Pada tahun-tahun awal pemerintahannya, Musharraf diakui secara internasional atas upaya reformasinya, mendorong undang-undang untuk melindungi hak-hak perempuan dan mendorong kebebasan pers untuk pertama kalinya.
Dia menjadi salah satu sekutu terpenting Washington setelah serangan 9/11, yang memungkinkan pasukan AS mengoperasikan drone bersenjata dari pangkalan rahasia di tanah Pakistan yang menewaskan ribuan orang, sekaligus mengirim pasukannya sendiri ke wilayah kesukuan yang melanggar hukum untuk pertama kalinya.
Hal ini membantu melegitimasi pemerintahannya di luar negeri, namun juga membantu menjerumuskan Pakistan ke dalam perang berdarah melawan kelompok militan ekstremis lokal.
Namun, hubungannya dengan Washington tidaklah sederhana. Militer Pakistan telah memutuskan perjanjian dengan Taliban dan al-Qaeda, sehingga memperkuat pemberontakan yang dilakukan pasukan Amerika di Afghanistan.
Di bawah Musharraf, investasi asing tumbuh subur dan Pakistan mengalami pertumbuhan ekonomi tahunan sebesar 7,5% – yang masih merupakan tingkat tertinggi dalam hampir tiga dekade, menurut data Bank Dunia.
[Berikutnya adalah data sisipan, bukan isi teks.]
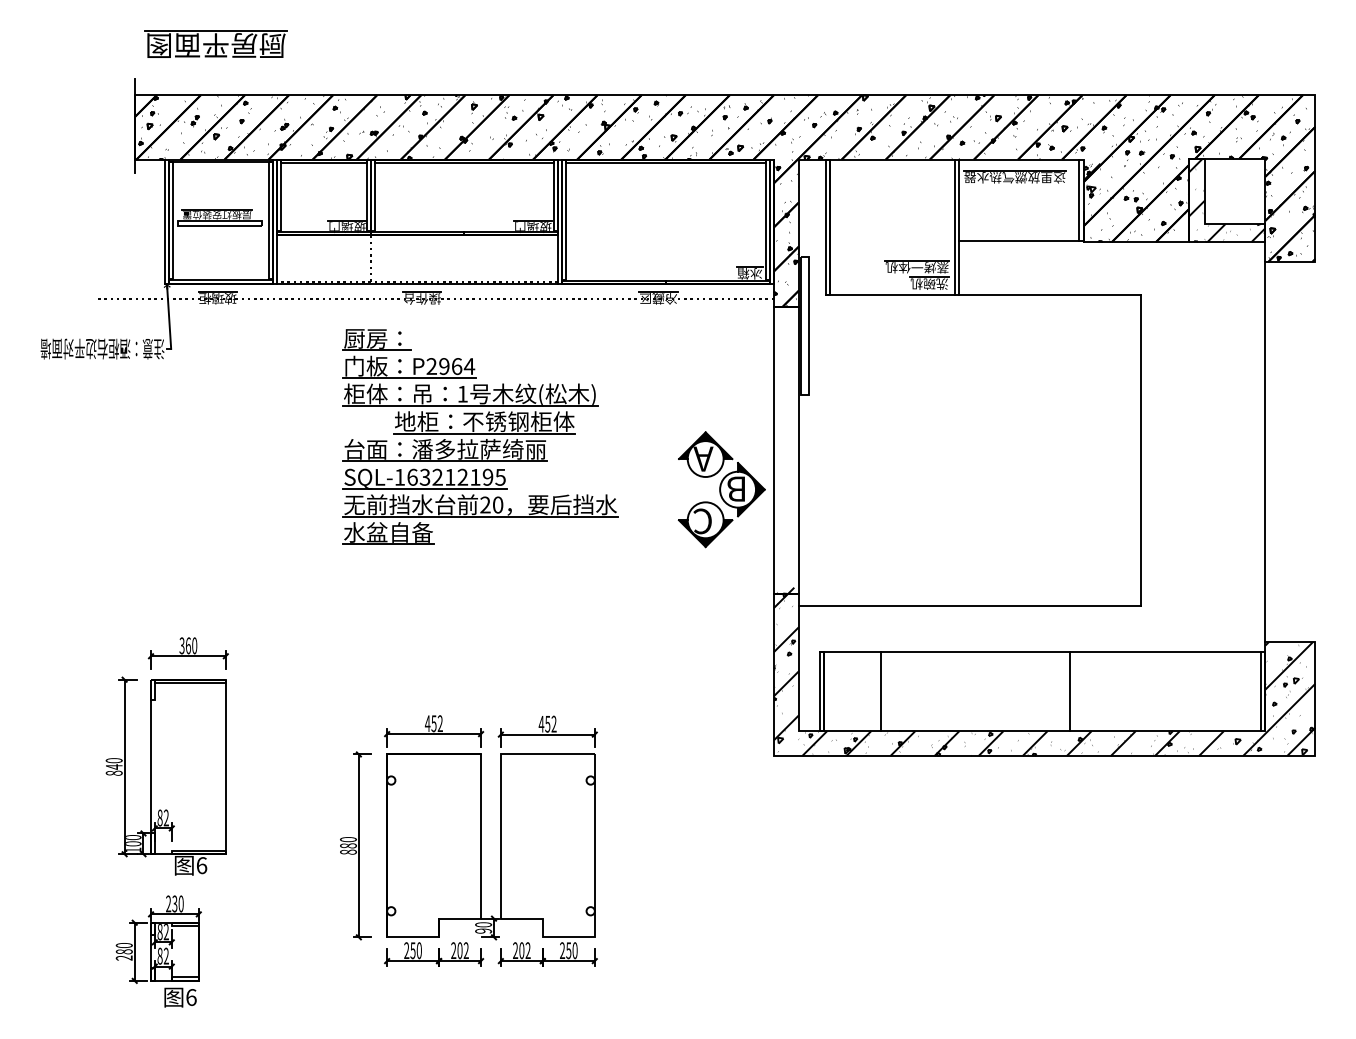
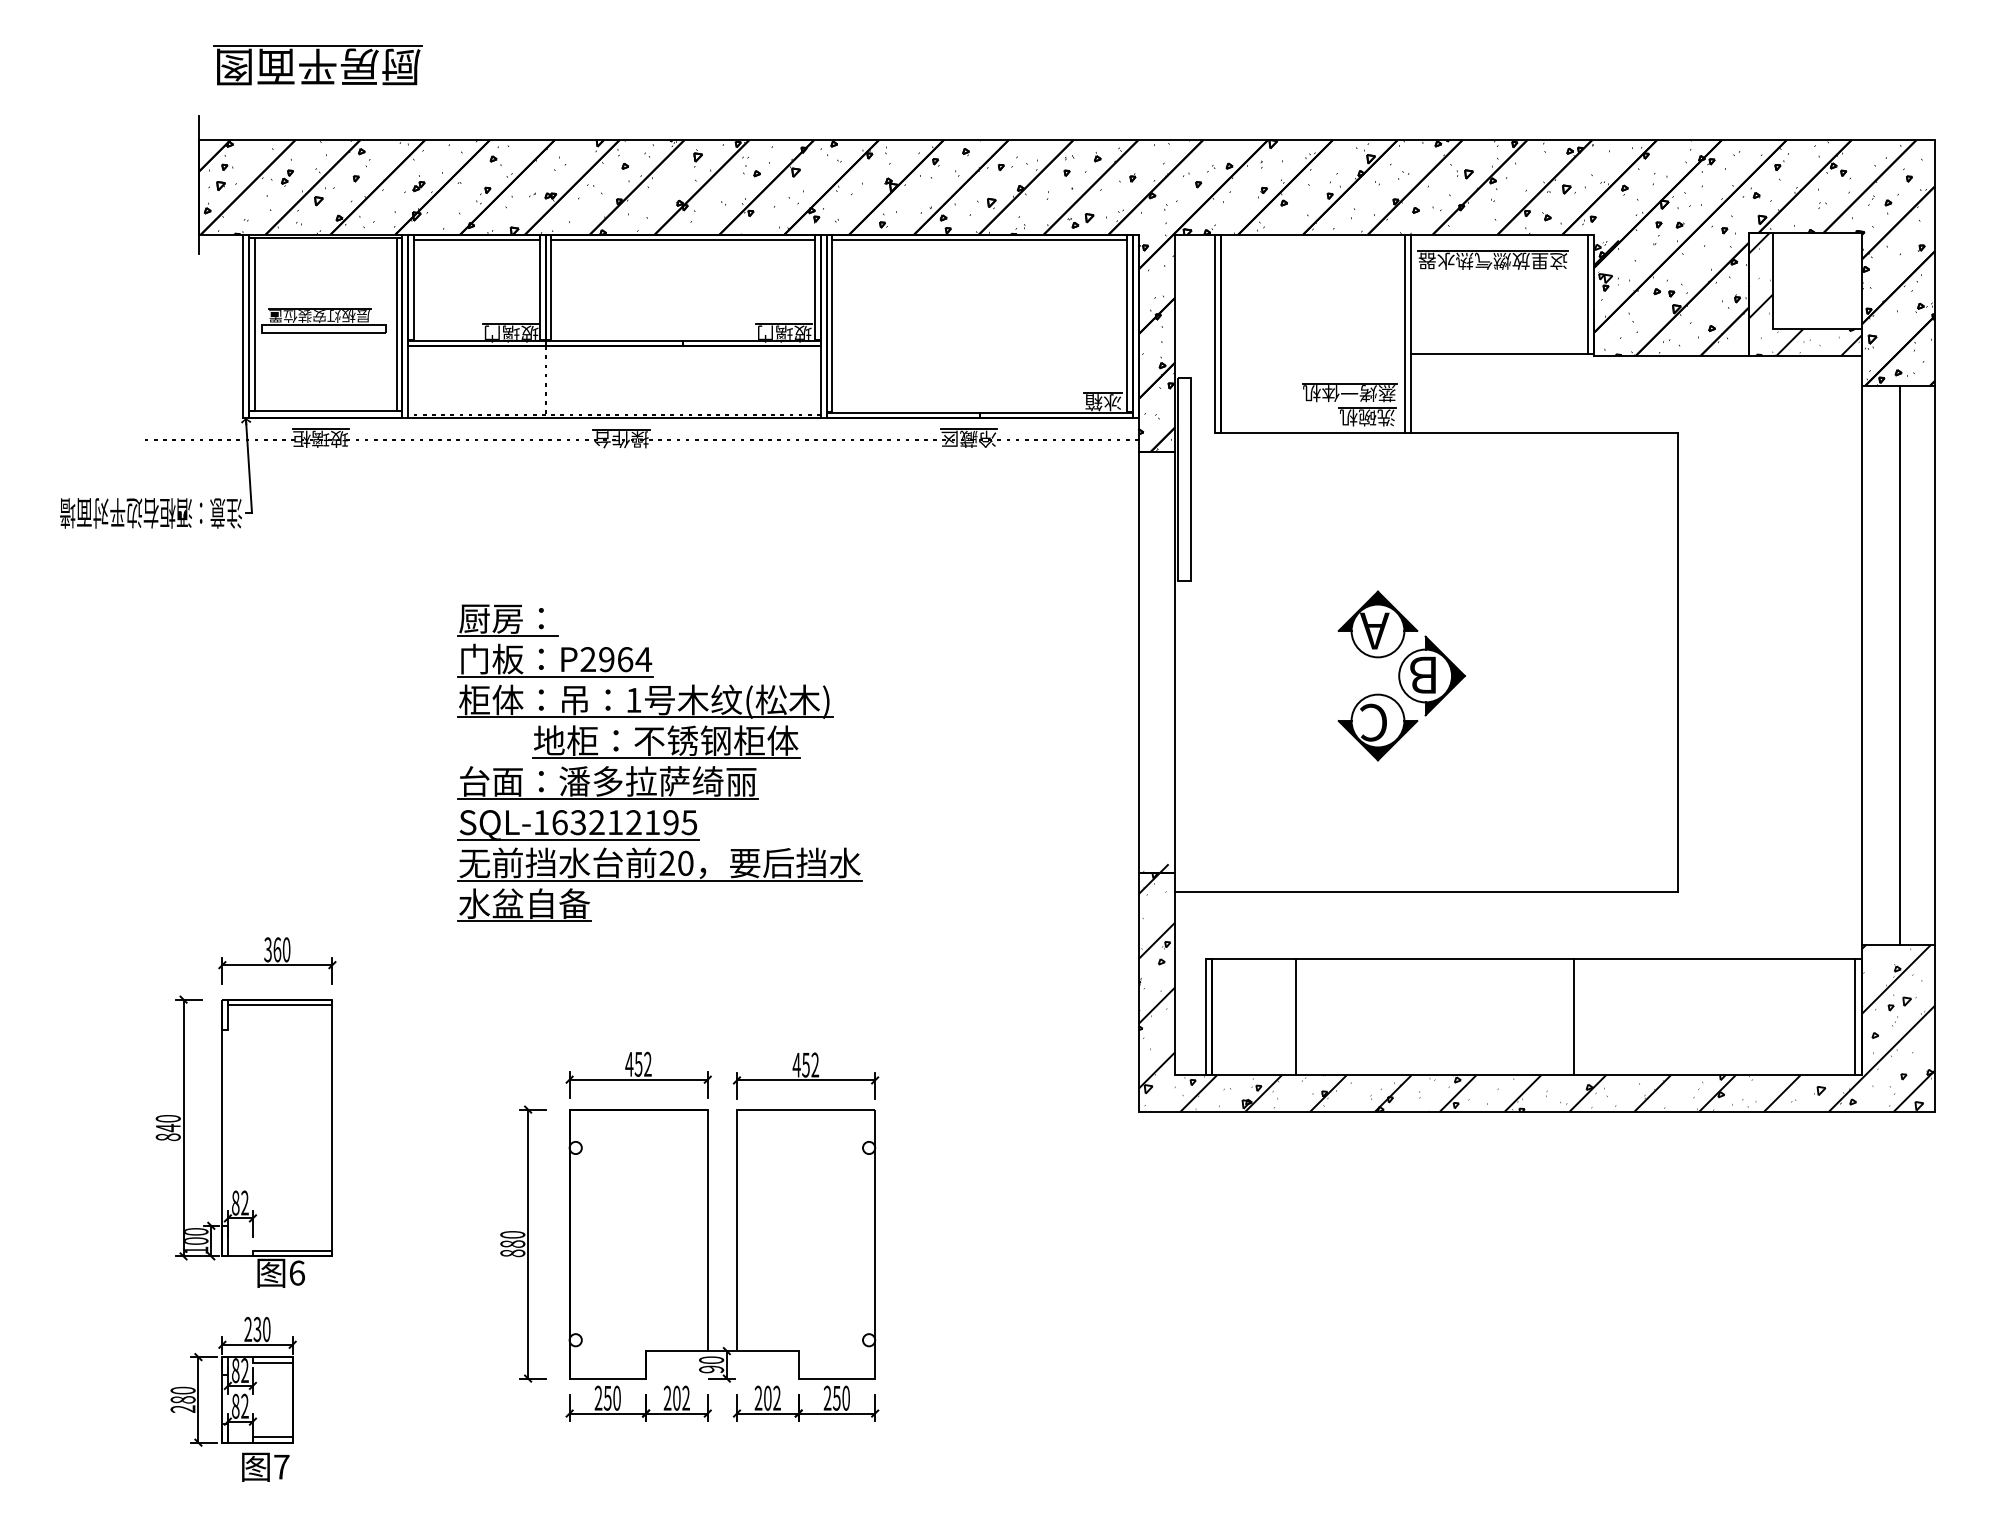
part: (480, 436) -> (659, 762), moved
line: (1291, 452) -> (1899, 665), added
line: (1315, 452) -> (1935, 665), added
part: (721, 489) -> (1401, 675), moved
text: (191, 997) -> (281, 1467), 6 -> 7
Di bidang kebijakan luar negeri lainnya, Musharraf berupaya menormalisasi hubungan antara Pakistan dan India dan mencapai perdamaian dengan tetangga besarnya.
Para pengamat mengatakan isu Kashmir, yang masih menjadi titik pertikaian terkuat antara India dan Pakistan, hampir terselesaikan pada era Musharraf. Namun proses perdamaian gagal segera setelah pemerintahannya.
Namun, pada tahun-tahun terakhirnya sebagai presiden, pemerintahannya menjadi semakin otoriter ketika ia secara brutal berusaha menekan perbedaan pendapat.
Hal ini akan menjadi dasar bagi pemberontakan bersenjata yang berlanjut hingga hari ini yang menyebabkan kemarahan dan teror melalui bom bunuh diri dan serangan brutal.
Kemudian pada tahun 2007, serangan bunuh diri yang menewaskan pemimpin oposisi Benazir Bhutto menyebabkan gelombang kekerasan. Upayanya untuk memperkuat peradilan juga menimbulkan protes dan Musharraf yang terkepung menunda pemilu dan mengumumkan keadaan darurat.
Pada tahun 2008, pemilu demokratis pertama di negara itu dalam 11 tahun diadakan. Partai Musharraf kalah dan menghadapi pemakzulan oleh parlemen, ia mengundurkan diri dan melarikan diri ke London.
Dia kembali ke Pakistan pada tahun 2013 untuk mencalonkan diri di parlemen, namun segera didiskualifikasi. Dia diizinkan berangkat ke Dubai pada tahun 2016.


Pada tahun 2019, pengadilan menjatuhkan hukuman mati kepada Musharraf secara in absensia karena menerapkan peraturan darurat pada tahun 2007, namun putusan tersebut kemudian dibatalkan.
Dia tetap di Dubai sampai kematiannya.